I have recently started taking more hydroxy  B12 and also folinic acid . along with a lighter dose of a multi B with methyl B's. I actually think they are doing something to help.

With the SOD Gene  I believe I am more prone to oxidative stress,

 

Anyway , perhaps I diverge here , but I wonder if you would be so kind as to direct me to a summary of protocol(s)?

Oh I did read the papers on NO.....and the importance of BH4 in NO synthesis.
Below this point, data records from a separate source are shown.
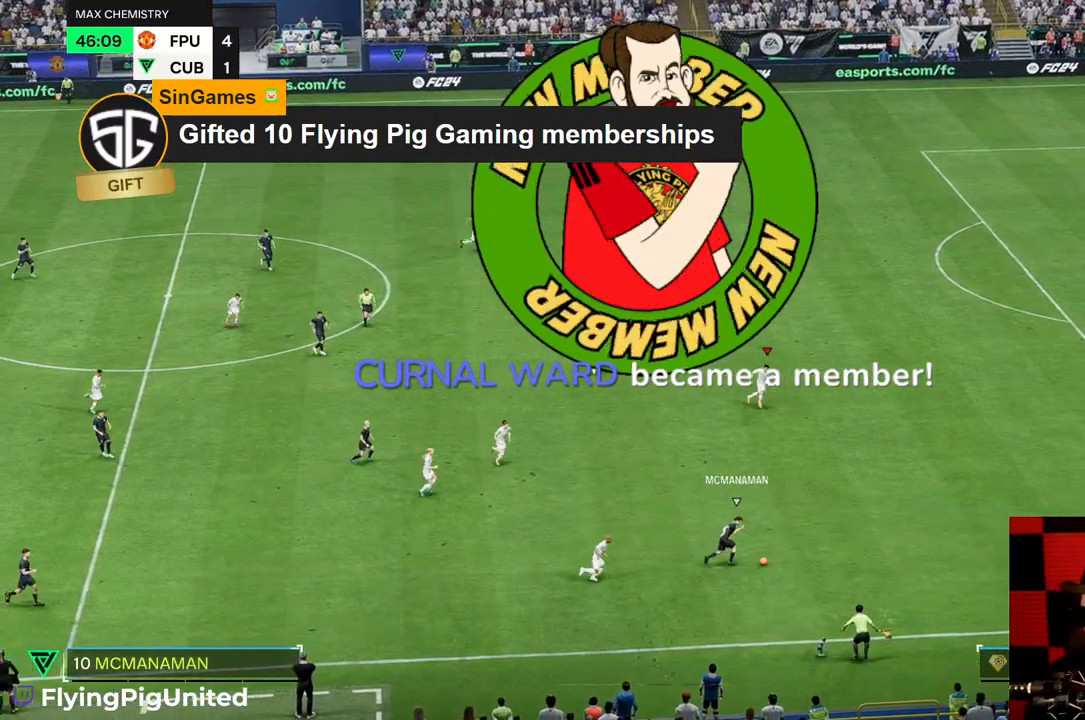
{"buttons": [], "left_stick": "down-right", "right_stick": "center", "events": [[50, "left_stick", "down-right"]]}
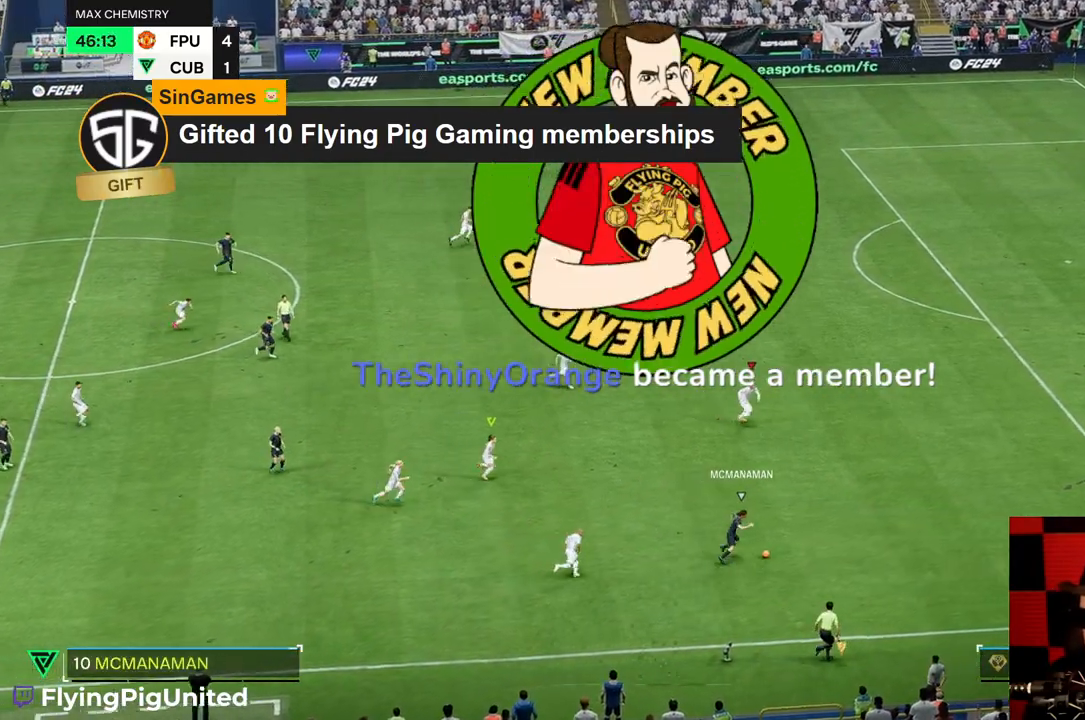
{"buttons": [], "left_stick": "down-right", "right_stick": "center", "events": [[150, "R1", "down"], [200, "R1", "up"]]}
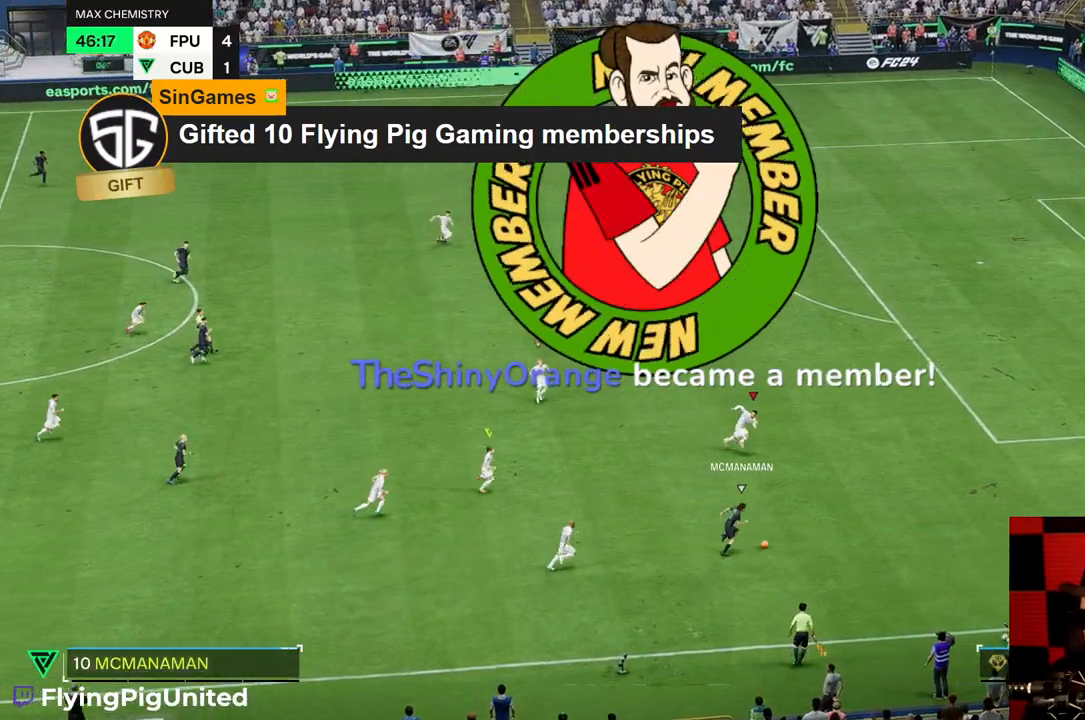
{"buttons": [], "left_stick": "down-right", "right_stick": "center", "events": []}
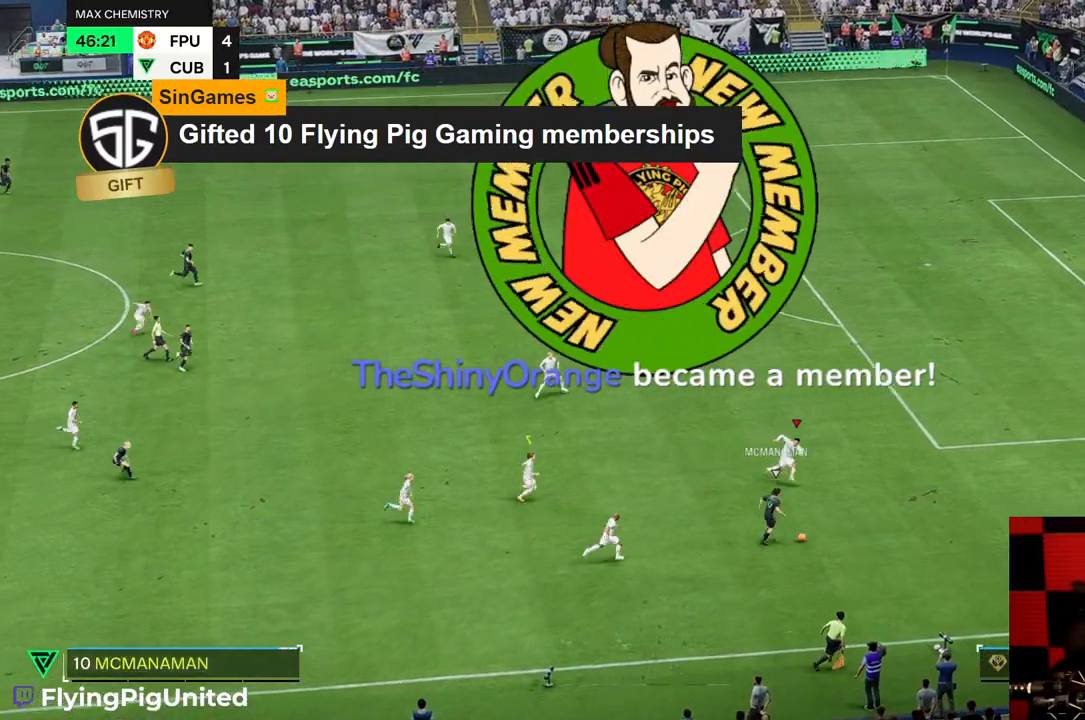
{"buttons": [], "left_stick": "down-right", "right_stick": "center", "events": []}
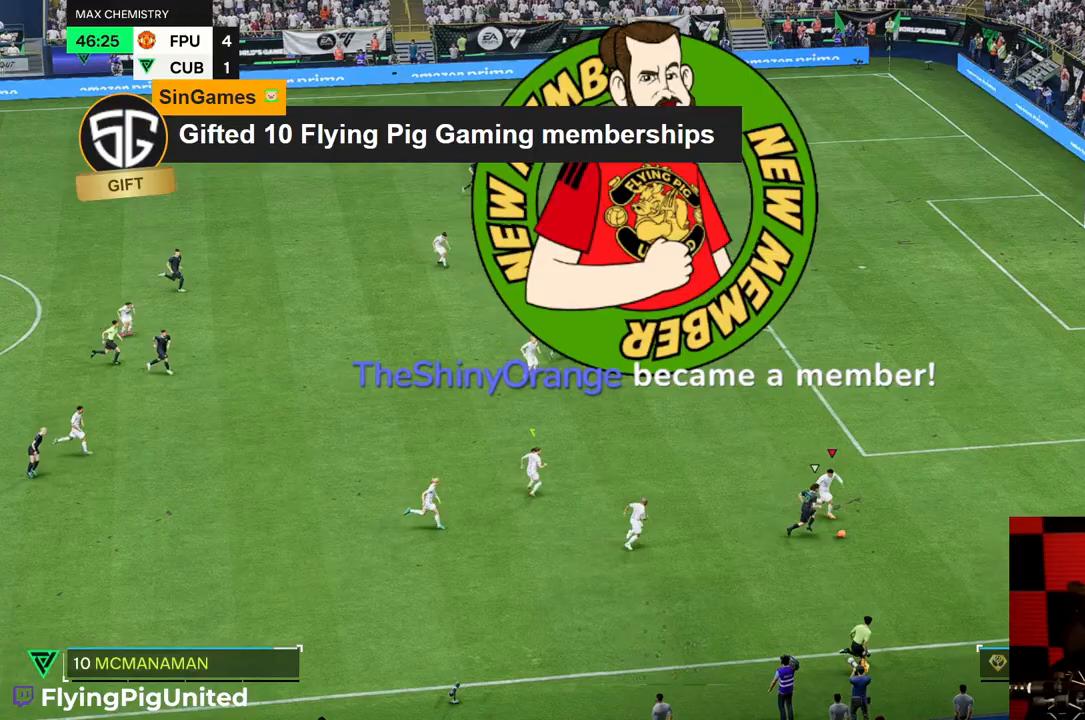
{"buttons": [], "left_stick": "down-left", "right_stick": "center", "events": [[200, "left_stick", "down"], [500, "left_stick", "down-left"]]}
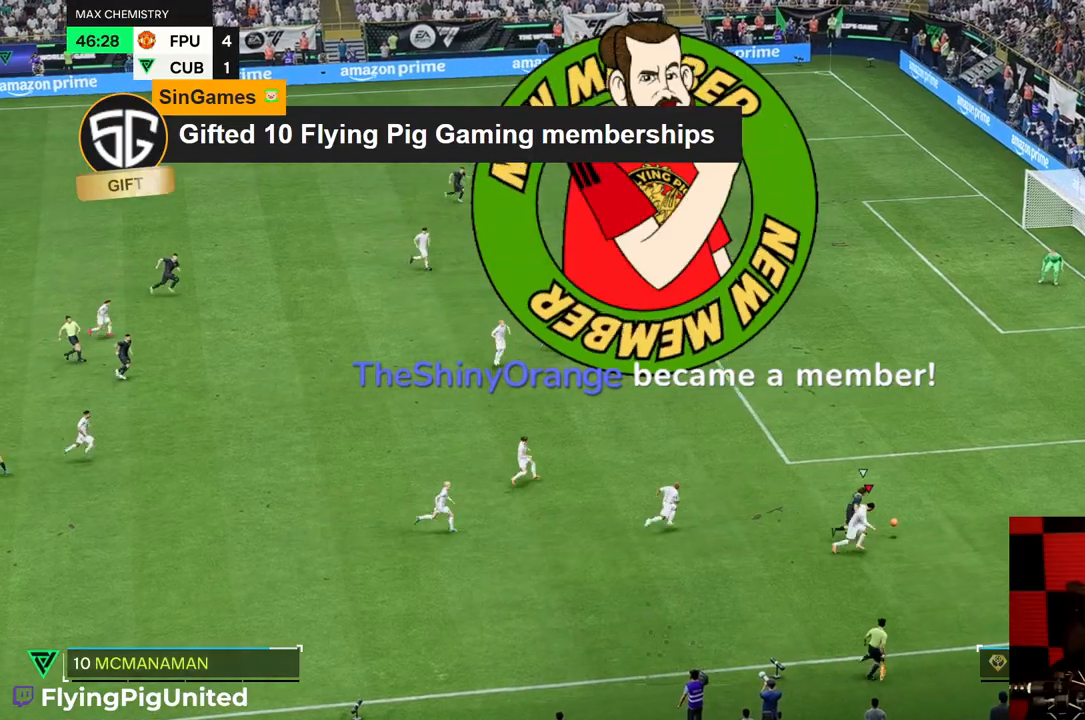
{"buttons": [], "left_stick": "right", "right_stick": "center", "events": [[333, "left_stick", "down-right"], [400, "left_stick", "right"]]}
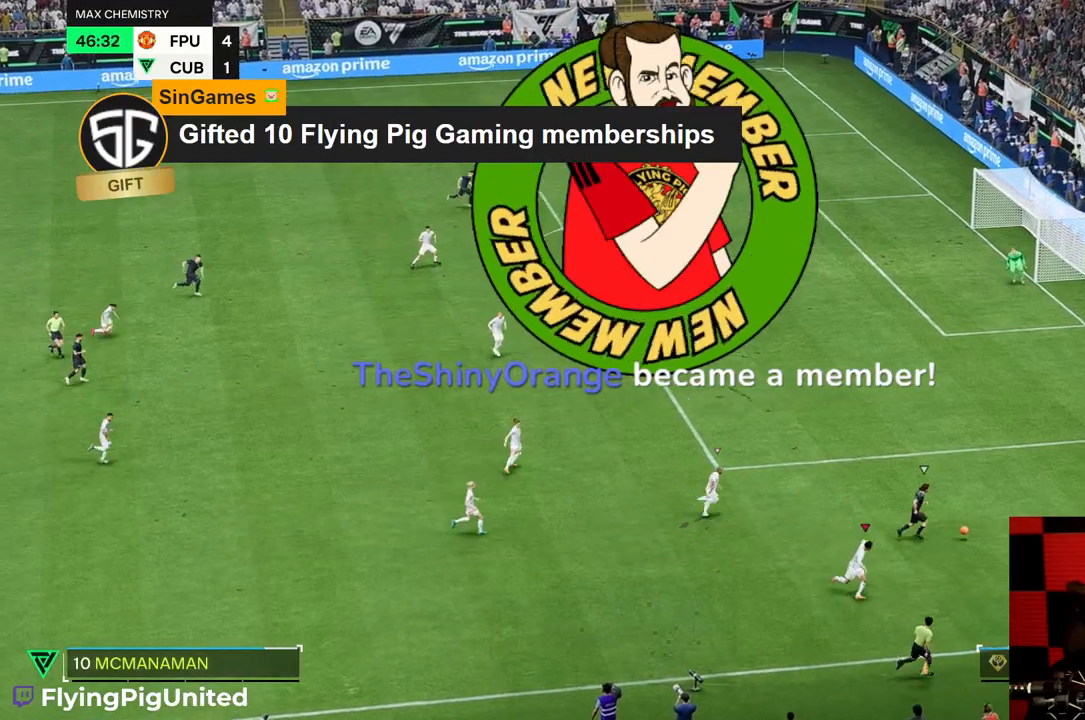
{"buttons": [], "left_stick": "up-right", "right_stick": "center", "events": [[150, "left_stick", "up-right"]]}
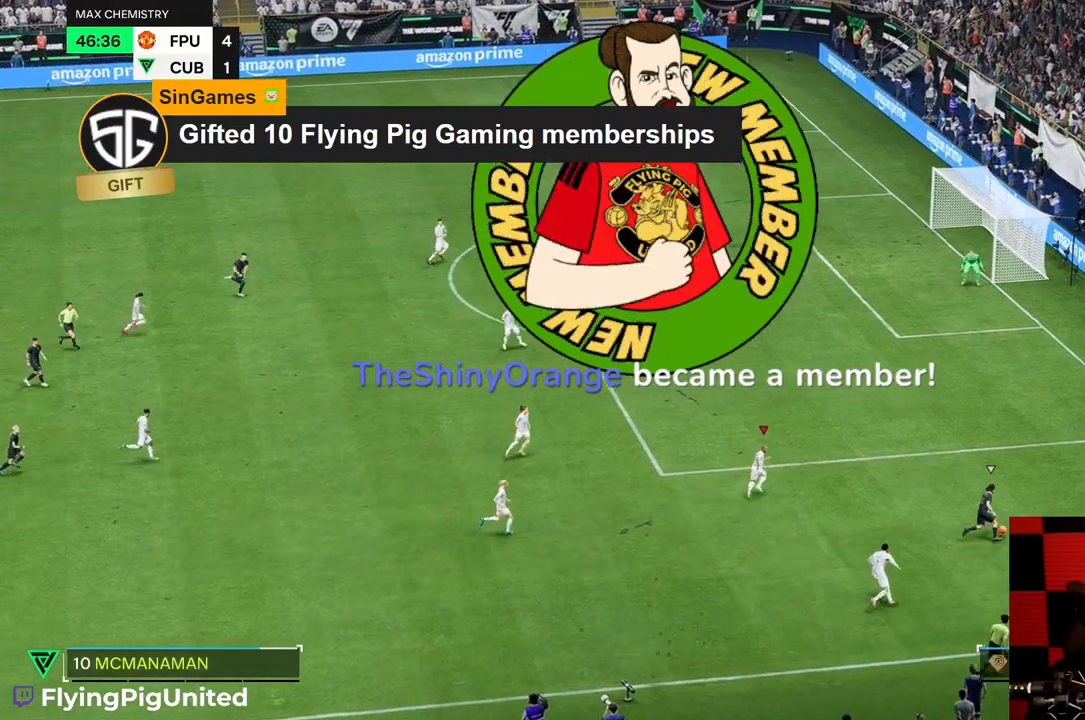
{"buttons": [], "left_stick": "up-right", "right_stick": "center", "events": []}
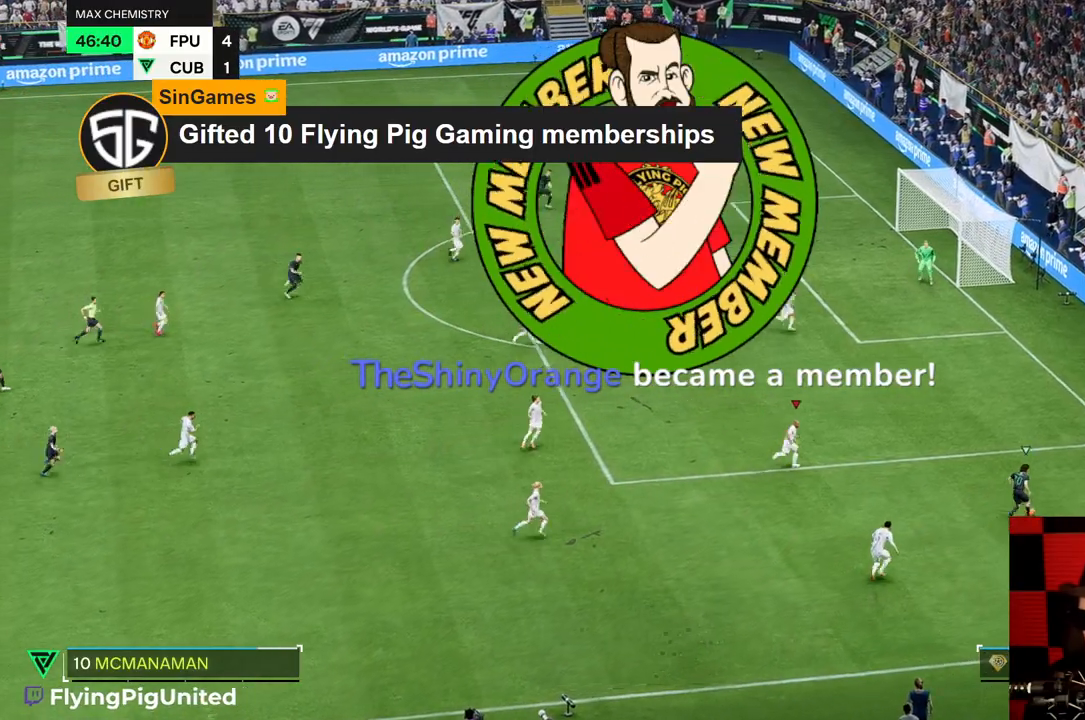
{"buttons": [], "left_stick": "up-right", "right_stick": "center", "events": []}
though I'm not altogether clear on how to support BH4

 

Much of this is over my head , so I am very much a laywoman laywoman!

 

many thanks DM for all your work here ,

 

MiYu

PS , were you saying that gabapentin could be helpful during a taper ? I'm already on it , but I have tapered it quite a bit , sometimes I take extra if the wds are particularly bad, and it does seem to help.

 

Hi MiYu

 

The summary of the model is on page 40 of this thread.  (Pillars 1-3 and component systems 1-3)

 

The pillar 4 called “NO/NOSs” is added in the last few weeks of postings, and that’s acting on a 4th component system called “cellular integrity and cellular homeostasis “.  I described the tie in, into the model above to RST(post right above), and in some posts before that over the last few weeks.

 

A fifth pillar GPCRs is something I haven’t gotten to.

 

Regarding therapeutics for the NO/NOSs and disruption in the NO/ONOO-

 

The Pall video.

 

This article by Pall

http://www.townsendletter.com/FebMarch2010/cureNO0210.html

 

The MAB article on the benzdiazaphine hypothesis for PWS and NO/ONOO- cycle.(see full access link)

Table 1

 

CFS forums .  They know a lot about this.

 

Regarding BH4, I’ve read that oral BH4 peroxidizes , and it’s better to use precursors like biopterin and sepiapterin (see post to Terry page 52 of this thread)

 

It would be nice to get tested via 3-nitrotyrosine test.  RST is working in finding accurate test.  CFS forums might know which tests are good

 

Regarding methylcobalamin and methylfolate, I was on them for quite some time but stopped all of it several months back and feel better off of it.  This is probably because I don’t have ONOO-overload.  That’s why it might be a good idea to get tested.

[[cs...]]

ps , my blood pressure is always very low when measured ....so does this mean no hypertension?? wondering how this fits in with it all.... I'm sorry if I've missed too much to have the right questions ... A lot of it is over my head so I guess I'm just hoping for some even more simple guidance relative to therapeutics.

I see DM  .you have posted a YouTube link with dDr Pall , I'll check that out thanks

 

 

Miyu

 

Hi MiYu

 

I too tend to the lower side.  I posted a long post in Peroxynitrate and HBP on page 52.  I’m not sure if the low BP rules out NO/ONOO- dysfunction for you.  Typically once you get caught up in this loop Peroxynitrate rises, NO drops, superoxide rises and BH4 depletes.  The high Peroxynitrate and decreasing NO will usually tend to lead toward HBP, not low BP.    I don’t think I have NO/ONOO- dysfunction.    Also please note that the MAB article applies mostly to PWS.

 

It will be good to see if RST finds out if 3-nitrotyrosine can be accurately measured.